(Bounding box prediction data)
---*---
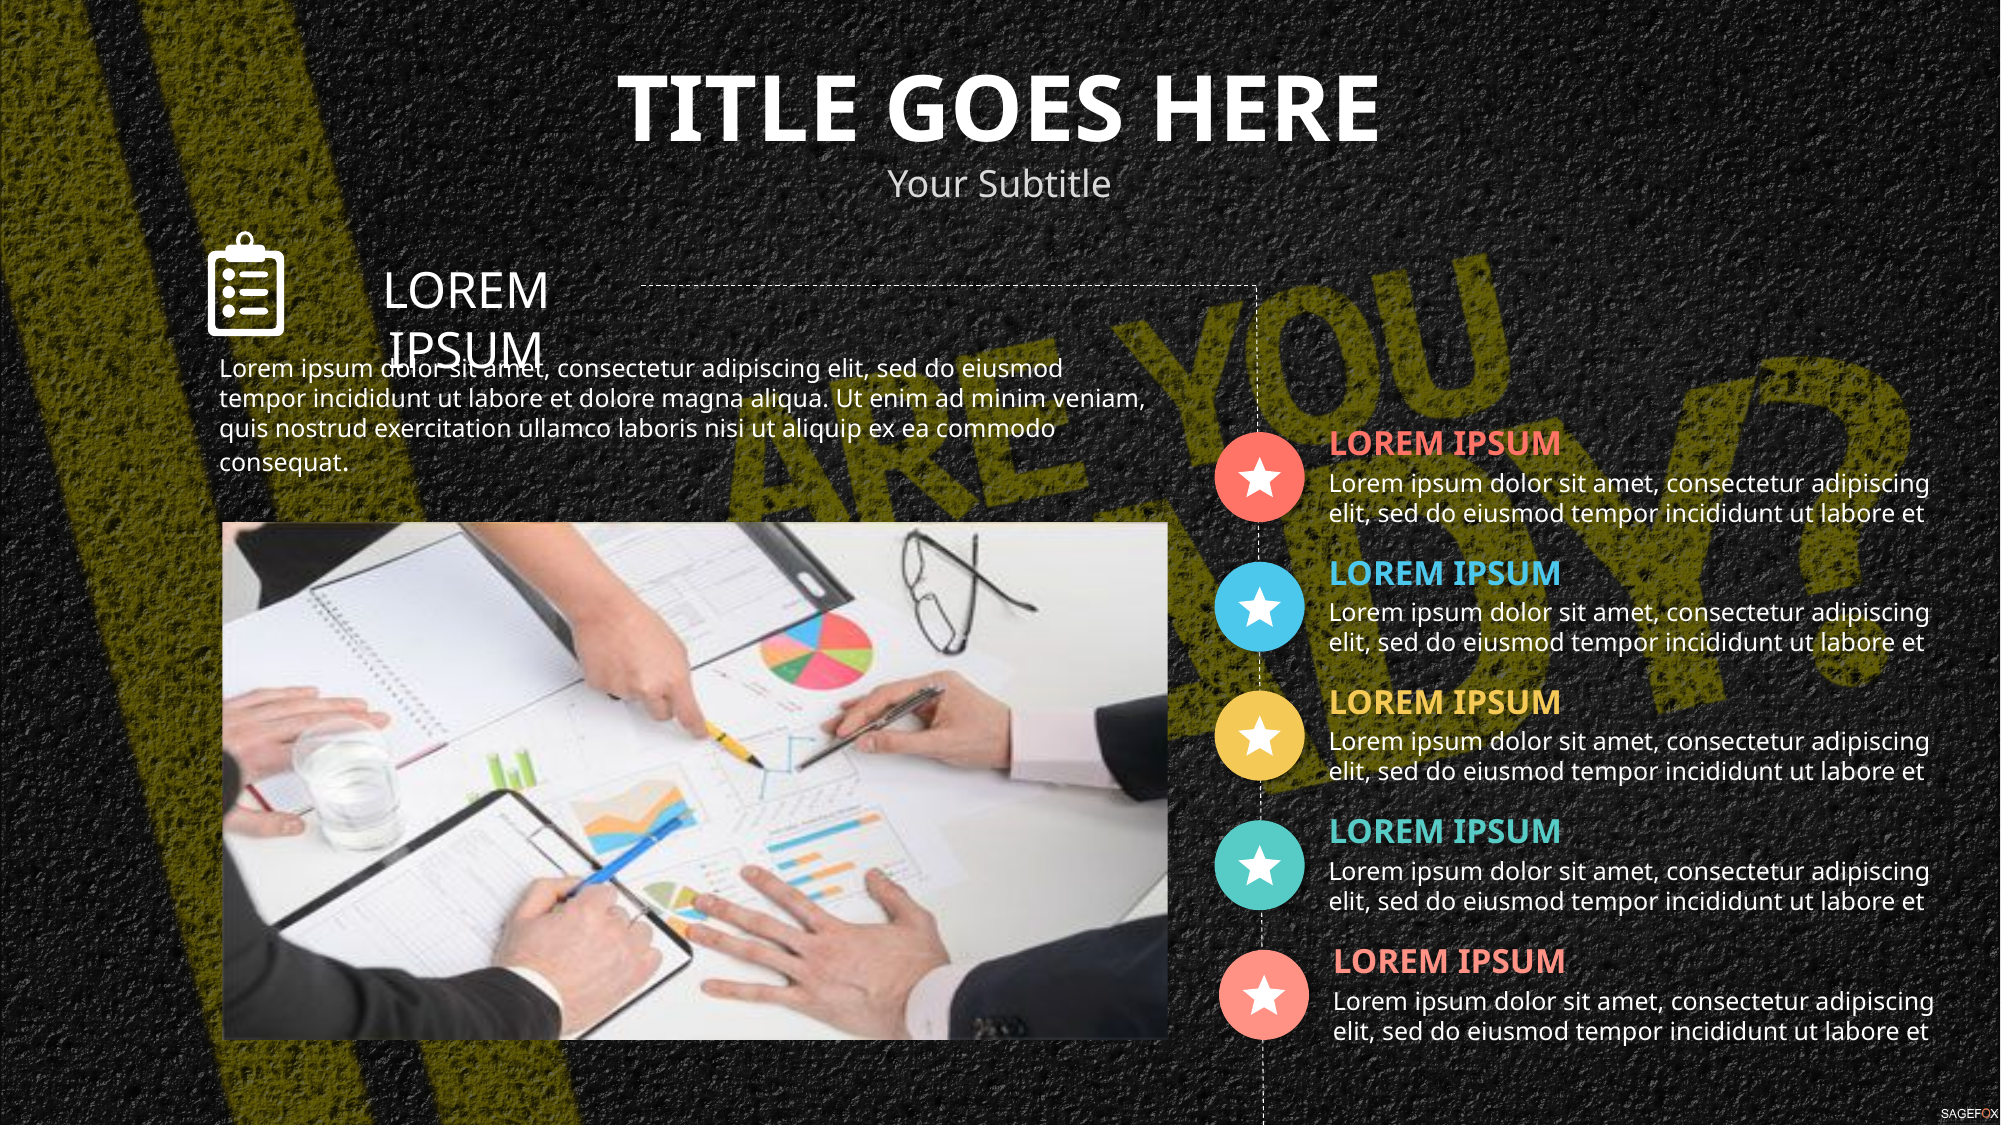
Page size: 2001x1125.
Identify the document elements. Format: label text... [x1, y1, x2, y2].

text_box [1256, 911, 1264, 949]
text_box [221, 521, 1169, 1041]
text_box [207, 231, 285, 337]
text_box LOREM IPSUM Lorem ipsum dolor sit amet, consectetur adipiscing elit, sed do eiusmod tempor incididunt ut labore et [1318, 805, 1953, 921]
text_box Lorem ipsum dolor sit amet, consectetur adipiscing elit, sed do eiusmod tempor incididunt ut labore et dolore magna aliqua. Ut enim ad minim veniam, quis nostrud exercitation ullamco laboris nisi ut aliquip ex ea commodo consequat. [204, 344, 1168, 485]
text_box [1256, 652, 1264, 690]
text_box LOREM IPSUM [292, 250, 642, 344]
picture [0, 0, 2001, 1125]
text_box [1256, 1040, 1264, 1125]
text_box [1256, 523, 1264, 561]
text_box LOREM IPSUM Lorem ipsum dolor sit amet, consectetur adipiscing elit, sed do eiusmod tempor incididunt ut labore et [1318, 546, 1953, 662]
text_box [1214, 690, 1305, 781]
text_box LOREM IPSUM Lorem ipsum dolor sit amet, consectetur adipiscing elit, sed do eiusmod tempor incididunt ut labore et [1318, 417, 1953, 533]
text_box LOREM IPSUM Lorem ipsum dolor sit amet, consectetur adipiscing elit, sed do eiusmod tempor incididunt ut labore et [1322, 935, 1958, 1050]
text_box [1214, 432, 1305, 523]
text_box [1214, 561, 1305, 652]
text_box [1256, 781, 1264, 820]
text_box TITLE GOES HERE Your Subtitle [548, 42, 1452, 212]
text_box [1214, 820, 1305, 911]
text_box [1256, 287, 1264, 432]
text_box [1218, 949, 1309, 1040]
text_box LOREM IPSUM Lorem ipsum dolor sit amet, consectetur adipiscing elit, sed do eiusmod tempor incididunt ut labore et [1318, 675, 1953, 791]
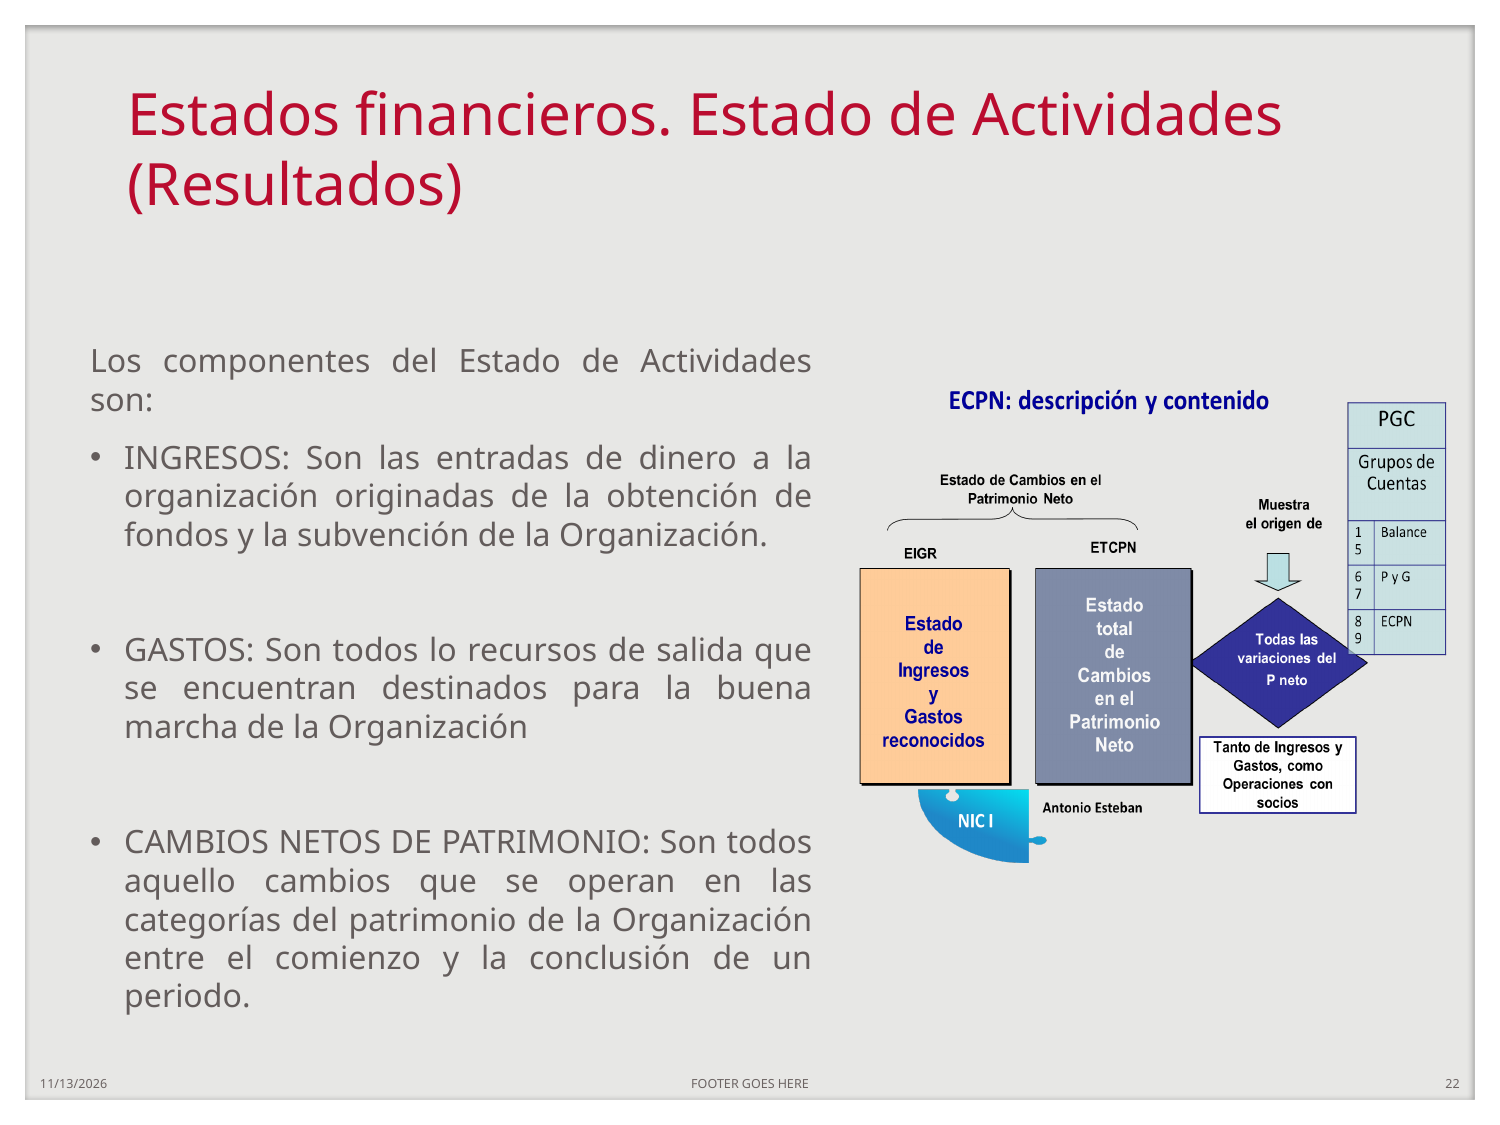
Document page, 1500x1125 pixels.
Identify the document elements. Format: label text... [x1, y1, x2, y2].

title Estados financieros. Estado de Actividades (Resultados) [112, 68, 1388, 225]
list Los componentes del Estado de Actividades son: INGRESOS: Son las entradas de dinero a la organización originadas de la obtención de fondos y la subvención de la Organización. GASTOS: Son todos lo recursos de salida que se encuentran destinados para la buena marcha de la Organización CAMBIOS NETOS DE PATRIMONIO: Son todos aquello cambios que se operan en las categorías del patrimonio de la Organización entre el comienzo y la conclusión de un periodo. [75, 275, 829, 1026]
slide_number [24, 1069, 375, 1100]
footer FOOTER GOES HERE [512, 1069, 988, 1100]
picture [849, 374, 1451, 863]
slide_number 22 [1125, 1069, 1475, 1100]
---*---
#### Problem description:
Return the records exactly. Don't carry the pictures over.

#### Response area:
Page size: 2001x1125.
Identify the document elements. Format: label text... [x1, y1, x2, y2].

text_box [1256, 911, 1264, 949]
text_box [221, 521, 1169, 1041]
text_box [207, 231, 285, 337]
text_box LOREM IPSUM Lorem ipsum dolor sit amet, consectetur adipiscing elit, sed do eiusmod tempor incididunt ut labore et [1318, 805, 1953, 921]
text_box Lorem ipsum dolor sit amet, consectetur adipiscing elit, sed do eiusmod tempor incididunt ut labore et dolore magna aliqua. Ut enim ad minim veniam, quis nostrud exercitation ullamco laboris nisi ut aliquip ex ea commodo consequat. [204, 344, 1168, 485]
text_box [1256, 652, 1264, 690]
text_box LOREM IPSUM [292, 250, 642, 344]
picture [0, 0, 2001, 1125]
text_box [1256, 1040, 1264, 1125]
text_box [1256, 523, 1264, 561]
text_box LOREM IPSUM Lorem ipsum dolor sit amet, consectetur adipiscing elit, sed do eiusmod tempor incididunt ut labore et [1318, 546, 1953, 662]
text_box [1214, 690, 1305, 781]
text_box LOREM IPSUM Lorem ipsum dolor sit amet, consectetur adipiscing elit, sed do eiusmod tempor incididunt ut labore et [1318, 417, 1953, 533]
text_box LOREM IPSUM Lorem ipsum dolor sit amet, consectetur adipiscing elit, sed do eiusmod tempor incididunt ut labore et [1322, 935, 1958, 1050]
text_box [1214, 432, 1305, 523]
text_box [1214, 561, 1305, 652]
text_box [1256, 781, 1264, 820]
text_box TITLE GOES HERE Your Subtitle [548, 42, 1452, 212]
text_box [1214, 820, 1305, 911]
text_box [1256, 287, 1264, 432]
text_box [1218, 949, 1309, 1040]
text_box LOREM IPSUM Lorem ipsum dolor sit amet, consectetur adipiscing elit, sed do eiusmod tempor incididunt ut labore et [1318, 675, 1953, 791]
Document page, 1500x1125 pixels.
Identify the document elements. Format: label text... [x1, y1, x2, y2].

title Estados financieros. Estado de Actividades (Resultados) [112, 68, 1388, 225]
list Los componentes del Estado de Actividades son: INGRESOS: Son las entradas de dinero a la organización originadas de la obtención de fondos y la subvención de la Organización. GASTOS: Son todos lo recursos de salida que se encuentran destinados para la buena marcha de la Organización CAMBIOS NETOS DE PATRIMONIO: Son todos aquello cambios que se operan en las categorías del patrimonio de la Organización entre el comienzo y la conclusión de un periodo. [75, 275, 829, 1026]
slide_number [24, 1069, 375, 1100]
footer FOOTER GOES HERE [512, 1069, 988, 1100]
picture [849, 374, 1451, 863]
slide_number 22 [1125, 1069, 1475, 1100]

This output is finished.